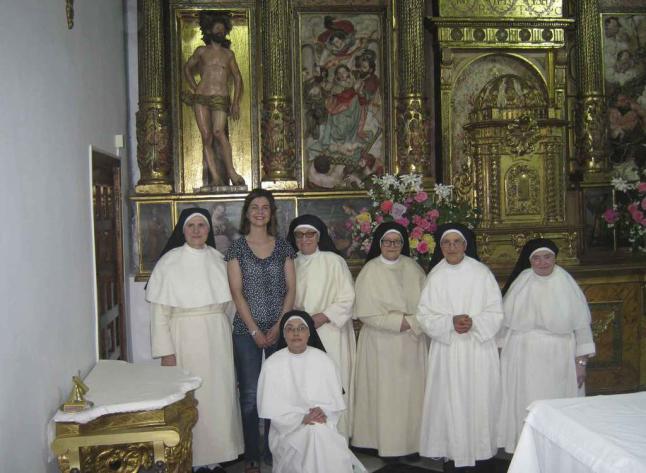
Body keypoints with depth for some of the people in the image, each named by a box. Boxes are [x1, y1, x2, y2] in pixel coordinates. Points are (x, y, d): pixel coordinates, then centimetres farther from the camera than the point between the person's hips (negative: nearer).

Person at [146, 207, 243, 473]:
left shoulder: (217, 259, 6)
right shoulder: (169, 262, -6)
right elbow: (159, 311, -8)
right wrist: (166, 352, -12)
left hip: (218, 337, 4)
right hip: (185, 338, -4)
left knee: (219, 394, 7)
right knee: (190, 398, -1)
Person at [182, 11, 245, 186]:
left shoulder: (228, 54, 15)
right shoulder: (201, 51, 14)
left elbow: (237, 79, 16)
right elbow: (187, 68, 26)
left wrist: (236, 103, 6)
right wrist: (194, 88, 13)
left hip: (221, 99, -1)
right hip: (201, 99, 1)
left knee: (218, 132, -25)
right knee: (206, 137, -8)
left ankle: (231, 172, -26)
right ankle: (216, 178, -9)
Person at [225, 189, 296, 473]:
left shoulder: (283, 247, 7)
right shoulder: (237, 247, 2)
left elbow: (291, 290, 4)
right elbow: (237, 293, -4)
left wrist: (278, 327, -6)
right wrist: (255, 331, -9)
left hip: (280, 329, 2)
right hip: (247, 330, -2)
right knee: (250, 395, 1)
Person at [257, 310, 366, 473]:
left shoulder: (323, 360, 5)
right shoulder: (272, 365, -2)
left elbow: (335, 399, 5)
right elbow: (271, 408, -5)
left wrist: (323, 411, -17)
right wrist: (302, 419, -16)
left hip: (323, 425, 2)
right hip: (288, 428, -1)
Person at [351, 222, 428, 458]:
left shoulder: (412, 267, 6)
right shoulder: (370, 271, -5)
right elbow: (367, 313, -11)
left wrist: (413, 323, -12)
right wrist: (400, 322, -14)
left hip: (413, 343, 3)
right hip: (382, 343, -3)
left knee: (411, 392, 6)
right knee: (385, 393, 1)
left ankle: (411, 442, 15)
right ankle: (387, 444, 11)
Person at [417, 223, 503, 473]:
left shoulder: (482, 273, -2)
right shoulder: (435, 276, 1)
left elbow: (496, 313, -1)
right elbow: (425, 315, -1)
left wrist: (474, 323, -18)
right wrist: (450, 322, -17)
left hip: (479, 349, -1)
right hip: (447, 351, 1)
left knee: (479, 402, 3)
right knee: (451, 404, 3)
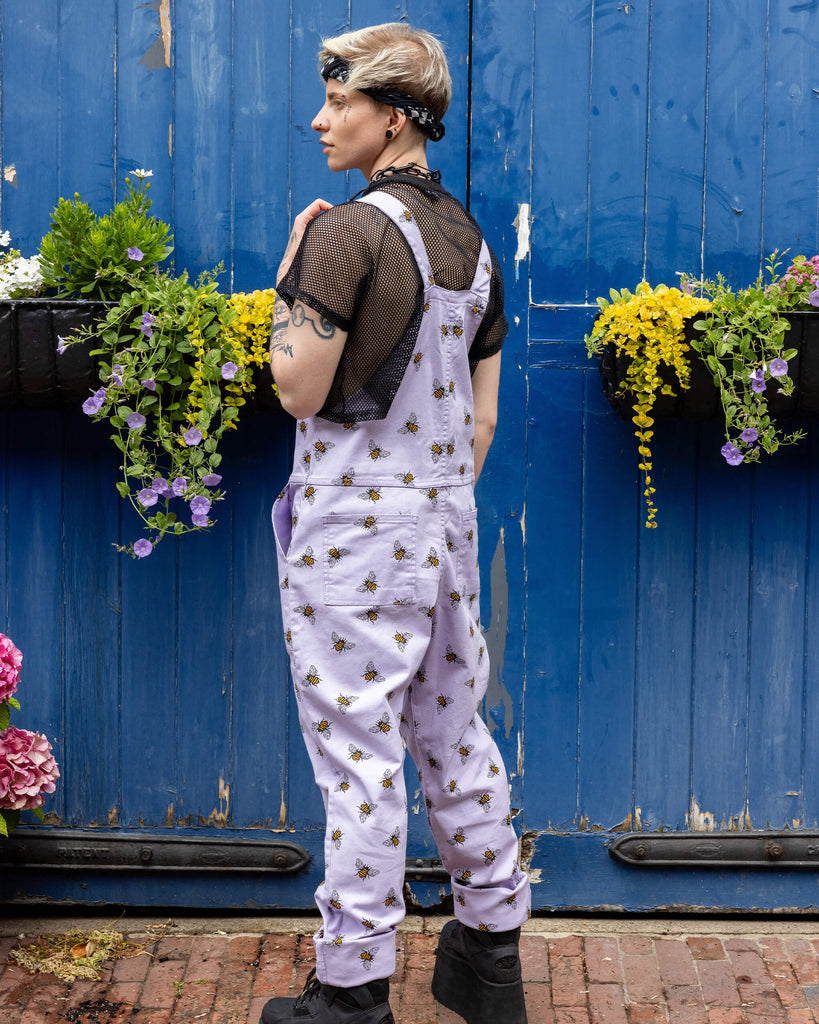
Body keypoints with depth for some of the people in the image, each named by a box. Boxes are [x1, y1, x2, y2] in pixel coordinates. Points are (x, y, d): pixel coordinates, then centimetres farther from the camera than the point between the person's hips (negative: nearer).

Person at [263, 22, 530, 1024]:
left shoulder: (349, 230, -14)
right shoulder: (472, 240, 10)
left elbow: (299, 389, -15)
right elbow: (482, 415, 13)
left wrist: (288, 282, -2)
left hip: (353, 528, -8)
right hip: (445, 525, 8)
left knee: (358, 755, -1)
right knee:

************

* WHAT TO WORK ON:
Rewrite all of the material above as a JSON list of strings, with one string for each line and no strings for blank lines. Leave out the pictures.

* EXERCISE OUTPUT:
[
  "Body keypoints with depth for some of the people in the image, each named by a box. Boxes are [x1, y1, x2, y2] in pixel coordinates. Points are (x, y, d): pixel coordinates, then centimetres farther from the camera than the point between the person's hips (negative: nearer).",
  "Person at [146, 207, 243, 473]:",
  "left shoulder: (217, 259, 6)",
  "right shoulder: (169, 262, -6)",
  "right elbow: (159, 311, -8)",
  "right wrist: (166, 352, -12)",
  "left hip: (218, 337, 4)",
  "right hip: (185, 338, -4)",
  "left knee: (219, 394, 7)",
  "right knee: (190, 398, -1)",
  "Person at [182, 11, 245, 186]:",
  "left shoulder: (228, 54, 15)",
  "right shoulder: (201, 51, 14)",
  "left elbow: (237, 79, 16)",
  "right elbow: (187, 68, 26)",
  "left wrist: (236, 103, 6)",
  "right wrist: (194, 88, 13)",
  "left hip: (221, 99, -1)",
  "right hip: (201, 99, 1)",
  "left knee: (218, 132, -25)",
  "right knee: (206, 137, -8)",
  "left ankle: (231, 172, -26)",
  "right ankle: (216, 178, -9)",
  "Person at [225, 189, 296, 473]:",
  "left shoulder: (283, 247, 7)",
  "right shoulder: (237, 247, 2)",
  "left elbow: (291, 290, 4)",
  "right elbow: (237, 293, -4)",
  "left wrist: (278, 327, -6)",
  "right wrist: (255, 331, -9)",
  "left hip: (280, 329, 2)",
  "right hip: (247, 330, -2)",
  "right knee: (250, 395, 1)",
  "Person at [257, 310, 366, 473]:",
  "left shoulder: (323, 360, 5)",
  "right shoulder: (272, 365, -2)",
  "left elbow: (335, 399, 5)",
  "right elbow: (271, 408, -5)",
  "left wrist: (323, 411, -17)",
  "right wrist: (302, 419, -16)",
  "left hip: (323, 425, 2)",
  "right hip: (288, 428, -1)",
  "Person at [351, 222, 428, 458]:",
  "left shoulder: (412, 267, 6)",
  "right shoulder: (370, 271, -5)",
  "right elbow: (367, 313, -11)",
  "left wrist: (413, 323, -12)",
  "right wrist: (400, 322, -14)",
  "left hip: (413, 343, 3)",
  "right hip: (382, 343, -3)",
  "left knee: (411, 392, 6)",
  "right knee: (385, 393, 1)",
  "left ankle: (411, 442, 15)",
  "right ankle: (387, 444, 11)",
  "Person at [417, 223, 503, 473]:",
  "left shoulder: (482, 273, -2)",
  "right shoulder: (435, 276, 1)",
  "left elbow: (496, 313, -1)",
  "right elbow: (425, 315, -1)",
  "left wrist: (474, 323, -18)",
  "right wrist: (450, 322, -17)",
  "left hip: (479, 349, -1)",
  "right hip: (447, 351, 1)",
  "left knee: (479, 402, 3)",
  "right knee: (451, 404, 3)",
  "Body keypoints with depth for some of the people in the image, each named by a box. Boxes are [x1, y1, x2, y2] in pixel coordinates. Points are (x, y, d): pixel coordinates, then centimetres farther from the camera than the point between the person's hips (negative: nearer).",
  "Person at [263, 22, 530, 1024]:",
  "left shoulder: (349, 230, -14)",
  "right shoulder: (472, 240, 10)",
  "left elbow: (299, 389, -15)",
  "right elbow: (482, 415, 13)",
  "left wrist: (288, 282, -2)",
  "left hip: (353, 528, -8)",
  "right hip: (445, 525, 8)",
  "left knee: (358, 755, -1)",
  "right knee:"
]